PILA (avec la première syllabe brève, σφαῖρα)


  1. Balle à jouer ; on comprenait sous ce nom générique les quatre sortes de balles dont se servaient les anciens, c'est-à-dire follis, harpastum, paganica et trigon ; chacune a son article.
  1. Pila picta (0v. Met. X, 262). Balle à jouer, dont l'enveloppe extérieure était peinte de différentes couleurs, et ornée d'emblèmes et de figures variées ; elle entre souvent sur les vases peints, comme accessoire dans des scènes de la vie du gymnase ou de jeux de femmes. C'est sur l'un d'eux qu'est pris le spécimen que nous en donnons ; il s'y rencontre parmi d'autres colilifichets, instruments de travail féminin et jouets, suspendus à la tombe d'une jeune fille grecque. Il semblerait que le vert ait été, pour ces balles, une couleur qu'on choisissait de préférence (prasina pila, Petr. Sat. 27) ; par suite, une de ces mêmes balles, dans une inscription (ap. Grut., tom. I, p. 2, 1537), est désignée par l'épithète vitrea, c'est-à-dire de couleur vitreuse et verdâtre, comme celle de l'eau ; de même vitrea unda (Virg. Aen. VII, 759), vitrea sedilia (Id. Georg. 350).
  1. Pila vitrea (Senec. Q.N. I, 6). Globe de verre rempli d'eau pour être placé entre une personne et l'objet qu'elle contemple afin de le grossir et de le faire voir plus nettement ; habitude que l'on a conservée dans la gravure sur bois et tous les autres travaux qui veulent une lumière brillante et claire, laquelle, en même temps, ne fatigue pas la vue. Il paraîtrait aussi, d'après le passage de Sénèque cité plus haut, que les anciens employaient quelquefois cet instrument pour aider une mauvaise vue, comme nous faisons de nos lunettes ; car les lunettes, dont le secours nous est si utile, ne furent inventées qu'au commencement du quatorzième siècle, par un Florentin nommé Salvino degli Amati, qui mourut en 1317, comme l'atteste l'épitaphe inscrite sur sa tombe (Manni, Dissert. degli Occhiali, p. 65). Il faut d'ailleurs se souvenir que les anciens, qui employaient comme lecteurs et secrétaires beaucoup d'esclaves instruits, n'avaient pas un aussi pressant besoin que nous de secours artificiels pour la vue. Un autre sens de pila vitrea est expliqué au paragraphe précédent.

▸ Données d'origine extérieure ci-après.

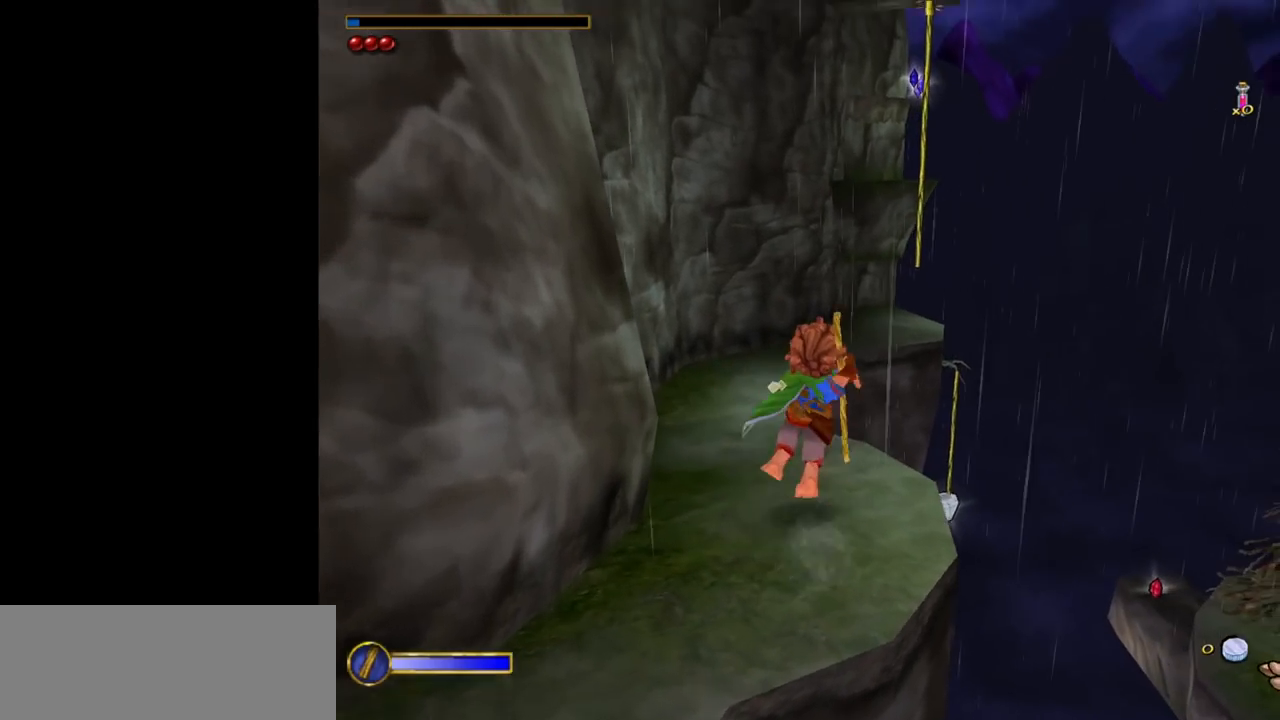
{"keys": ["a", "w"], "mouse": [], "events": [[67, "shift", "up"], [67, "space", "up"], [100, "a", "down"]]}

  2. Pila mattiaca (Mart. XIV, 27). C'était une boule de pommade allemande que les dames de Rome et les jeunes gens à la mode employaient pour donner à leurs cheveux une teinte blonde et claire. Elle était faite de graisse de chèvre et de cendre de hêtre, le tout pétri ensemble et roulé en boule, et l'épithète qui la caractérisait lui venait de la ville de Mattium (Marpurg ou Marbourg), d'où on l'apportait à Rome.

  3. Boule servant de bulletin de suffrage, afin de choisir les juges qui seraient chargés de juger une cause, et d'empêcher par là qu'il n'y eût dans le tribunal faveur ou hostilité pour ou contre une des deux parties. A cette fin, ou mettait dans une boîte, inscrits chacun sur une boule, les noms des juges ; puis on les tirait au sort, comme nous faisons pour un jury, chaque partie ayant d'ailleurs le droit de signaler et de récuser tout juge qui serait son ennemi et dont elle craindrait la partialité (Prop. IV, 11, 20, et Ascon. Argument. Milon.).

  4. Mannequin, fait grossièrement de vieilles étoffes que l'on bourre de foin ; il servait à éprouver, quand on les avait domptés, le caractère de certains animaux, des buffles par exemple ; ou à les exciter quand ils paraissaient mornes et impassibles. Cette habitude se conserve encore à Mola, dans la baie de Gaète, à une certaine fête, où la coutume veut qu'on dompte des buffles dans la grande rue de la ville (Marc. Spect. 19 ; Ascon. ad Cic. Fragm. pro C. Cornel.).